- Film poster
- Directed by: Jean-Carl Boucher
- Written by: Jean-Carl Boucher
- Produced by: Jean-Carl Boucher Nicole Robert
- Starring: Pier-Luc Funk Antoine Desrochers Simon Pigeon
- Cinematography: Steve Asselin Louka Boutin
- Edited by: Charles Grenier
- Music by: Pierre-Philippe Côté
- Production company: Sphere Media
- Distributed by: Entract Films
- Release date: March 4, 2020 (RVQC);
- Running time: 92 minutes
- Country: Canada
- Language: French

= Flashwood =

2020 Canadian drama film

Flashwood is a Canadian drama film, directed by Jean-Carl Boucher and released in 2020. Shot over a period of seven years and inspired by Boucher's own childhood in the Montreal suburb of Boisbriand, the film centres on a group of teenage friends whose lives and relationships evolve as the years pass.

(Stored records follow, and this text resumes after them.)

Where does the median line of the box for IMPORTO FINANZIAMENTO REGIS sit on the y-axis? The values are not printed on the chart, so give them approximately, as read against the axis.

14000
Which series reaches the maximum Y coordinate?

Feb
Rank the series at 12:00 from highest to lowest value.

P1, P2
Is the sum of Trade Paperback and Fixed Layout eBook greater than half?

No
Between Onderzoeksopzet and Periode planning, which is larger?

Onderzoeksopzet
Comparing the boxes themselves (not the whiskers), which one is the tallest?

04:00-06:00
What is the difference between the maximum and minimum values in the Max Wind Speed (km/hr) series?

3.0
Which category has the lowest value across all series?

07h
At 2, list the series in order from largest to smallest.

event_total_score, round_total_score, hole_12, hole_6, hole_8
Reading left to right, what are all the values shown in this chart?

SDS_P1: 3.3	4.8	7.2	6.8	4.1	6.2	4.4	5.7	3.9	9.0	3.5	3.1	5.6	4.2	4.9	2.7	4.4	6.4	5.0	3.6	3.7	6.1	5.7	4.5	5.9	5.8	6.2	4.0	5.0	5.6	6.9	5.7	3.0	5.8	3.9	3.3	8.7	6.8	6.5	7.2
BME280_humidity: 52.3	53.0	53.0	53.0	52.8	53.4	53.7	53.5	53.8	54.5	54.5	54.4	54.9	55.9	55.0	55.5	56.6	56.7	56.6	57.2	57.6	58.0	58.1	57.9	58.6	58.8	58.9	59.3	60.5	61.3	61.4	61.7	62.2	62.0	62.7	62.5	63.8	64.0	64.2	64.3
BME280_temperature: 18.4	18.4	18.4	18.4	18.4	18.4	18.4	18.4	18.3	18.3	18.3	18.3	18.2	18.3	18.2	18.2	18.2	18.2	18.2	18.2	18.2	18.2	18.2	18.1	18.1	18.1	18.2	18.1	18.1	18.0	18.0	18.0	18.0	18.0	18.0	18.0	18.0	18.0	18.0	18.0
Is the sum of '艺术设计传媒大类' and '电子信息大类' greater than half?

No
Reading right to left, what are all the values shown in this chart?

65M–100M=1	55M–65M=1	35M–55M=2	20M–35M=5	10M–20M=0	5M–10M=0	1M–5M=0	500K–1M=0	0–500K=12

The cast includes Pier-Luc Funk, Antoine Desrochers, Simon Pigeon, Maxime Desjardins-Tremblay, Laurent-Christophe de Ruelle, Karelle Tremblay, Martin Dubreuil, Sophie Nélisse, Mehdi Bousaidan, Martin Boily and Rose-Marie Perreault.

The film premiered on March 4, 2020 at the Rendez-vous Québec Cinéma. It premiered commercially on August 7.